**Task to complete:** Search the material below for the word "Uganda". Copy every line that has it.

**Dataset entries:**
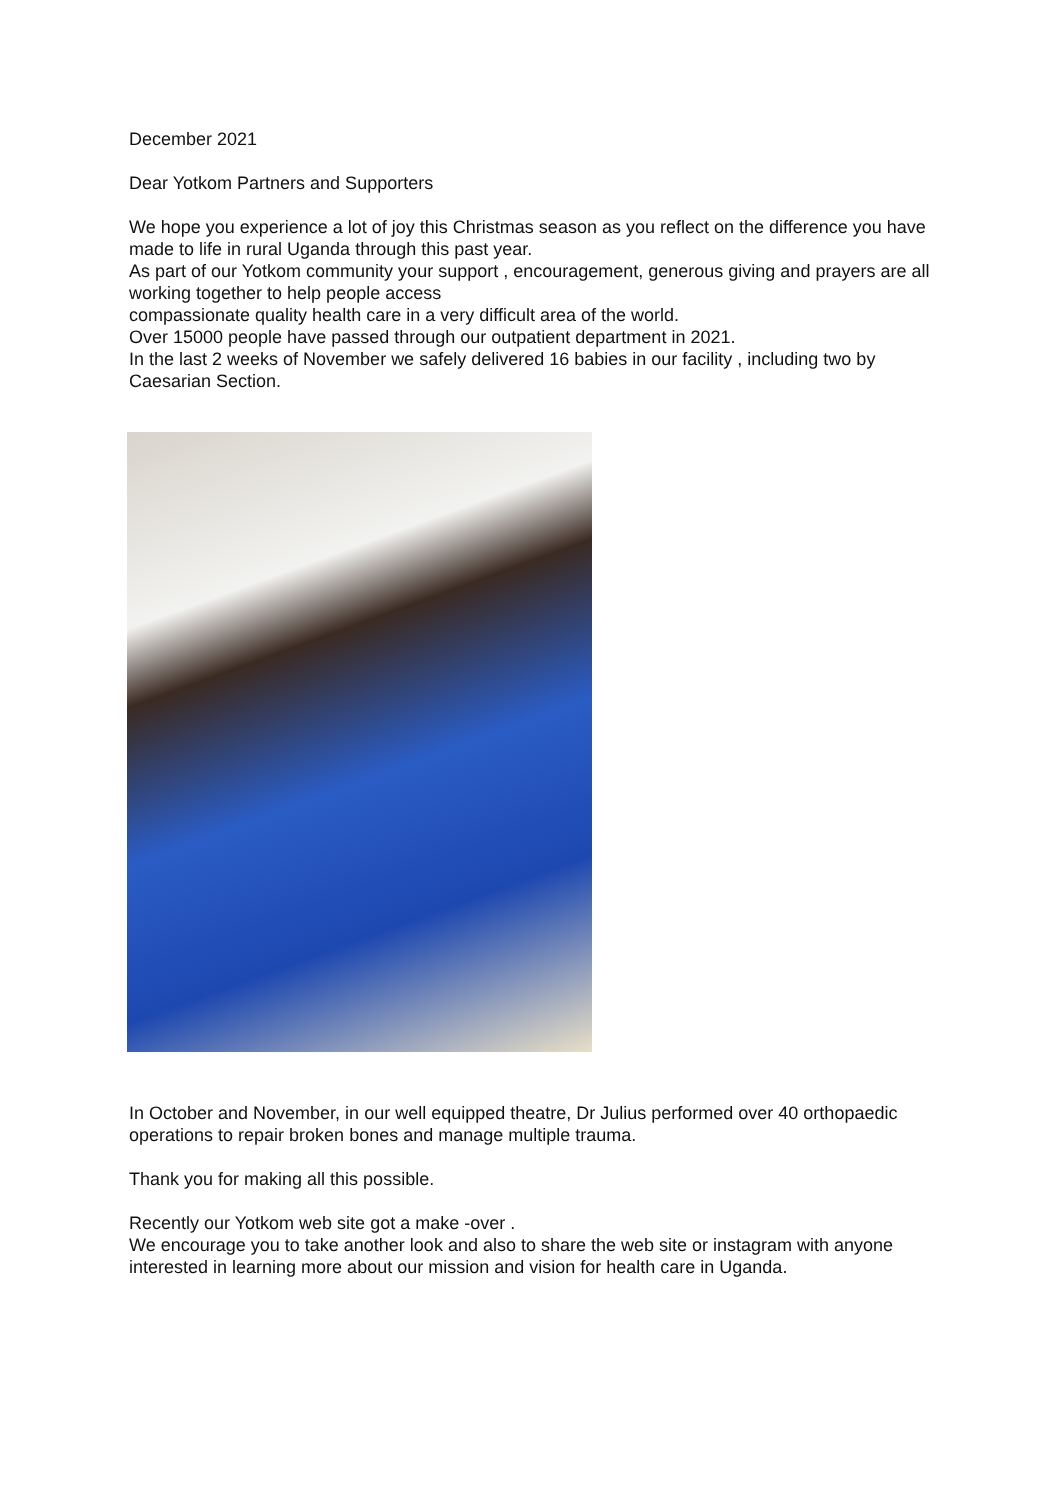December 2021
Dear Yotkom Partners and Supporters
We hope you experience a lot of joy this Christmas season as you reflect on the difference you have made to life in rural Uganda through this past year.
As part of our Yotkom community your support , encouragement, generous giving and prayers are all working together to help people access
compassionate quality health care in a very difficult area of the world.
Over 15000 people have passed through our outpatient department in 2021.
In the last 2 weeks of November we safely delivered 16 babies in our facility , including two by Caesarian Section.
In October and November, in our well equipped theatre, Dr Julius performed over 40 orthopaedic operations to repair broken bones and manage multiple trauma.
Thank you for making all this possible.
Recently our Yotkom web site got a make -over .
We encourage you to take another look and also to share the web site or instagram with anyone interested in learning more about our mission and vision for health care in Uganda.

**Response area:**
We hope you experience a lot of joy this Christmas season as you reflect on the difference you have made to life in rural Uganda through this past year.
We encourage you to take another look and also to share the web site or instagram with anyone interested in learning more about our mission and vision for health care in Uganda.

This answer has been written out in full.